I have just completed the first two modules of the Svastha Yoga Therapy program. It's directed by Dr. Ganesh Mohan in conjunction with a German orthopedic surgeon and yoga instructor. Ganesh is a trained medical and ayurvedic doctor. His parents Indra and Dr. AG started teaching yoga in the 1970s when AG was a student of Krishnamacharya. You know, that guy? Kind of a famous dude. So, anyway, they are legit.

Both modules were focused on the musculoskeletal system--the first mainly on the lower spine with some emphasis on the lower limbs and the second on the upper spine, neck and shoulders. It was completely awesome.

And about two days in, I realized....this could be a career! Not a "I'm a yoga teacher but I have to have 4 other jobs to pay my bills" but a seriosly real job. And then I remembered! Holy shit. I have a degree in music therapy and I could have a "degree" in yoga therapy. Only five more modules to go.

So that's the plan. Become a yoga therapist. Become a music therapist (via the yoga tradition with a harmonium and all). Help people get better. Sounds like a plan to me.

The Craniosacral Rhythm

Here's a short video on a new technique I've been working with. Why oh why am I stuck in this horrifying half eyes closed shot?

My dad Dennis is a physical therapist and has been developing this movement pattern over the past couple years. I've only been putting it into my practice for about a month, but the connection to the bandhas (yogic locks) is incredible.

As you will see, the most important part of this work (as with a yoga practice) is to completely connect the movements with your breath. Also, keep in mind that this way of moving can feel counter-intuitive at first, but the more you work with it, the more natural it will begin to feel. As my dad would say, "breathe when you tilt and tilt when you breathe!"
There is an anterior tilt to the pelvis which connects to an inhale breath--in other words, make a motion as though you are going to arch your spine and stick out your booty. Do that subtly, but focus on drawing your diaphragm downwards. As you exhale, you'll draw the pubic bone toward your face and tuck the pelvis. As you do so, draw the low belly, about an inch below the belly button, back and up toward your spine. 

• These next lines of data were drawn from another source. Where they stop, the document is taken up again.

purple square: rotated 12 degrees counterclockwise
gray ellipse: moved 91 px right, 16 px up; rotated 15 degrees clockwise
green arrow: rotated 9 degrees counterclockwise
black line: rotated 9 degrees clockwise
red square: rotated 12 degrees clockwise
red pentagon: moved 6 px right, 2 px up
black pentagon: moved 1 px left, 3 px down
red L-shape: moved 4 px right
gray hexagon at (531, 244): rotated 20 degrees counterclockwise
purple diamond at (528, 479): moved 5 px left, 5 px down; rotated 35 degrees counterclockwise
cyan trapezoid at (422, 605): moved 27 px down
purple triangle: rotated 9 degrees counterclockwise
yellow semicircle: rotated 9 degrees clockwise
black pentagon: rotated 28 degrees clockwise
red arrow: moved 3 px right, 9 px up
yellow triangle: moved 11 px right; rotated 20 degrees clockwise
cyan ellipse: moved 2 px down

You can do this work anytime, not just in your yoga practice. Try fitting it into your downtime throughout the day, such as when you're stopped at a red light or sitting at your desk daydreaming. Also begin to work it into your time on the mat. I will be offering several more videos to come with more specific ways to find the connection.

My time cut off before I could say Namaste... Namaste, ya'll!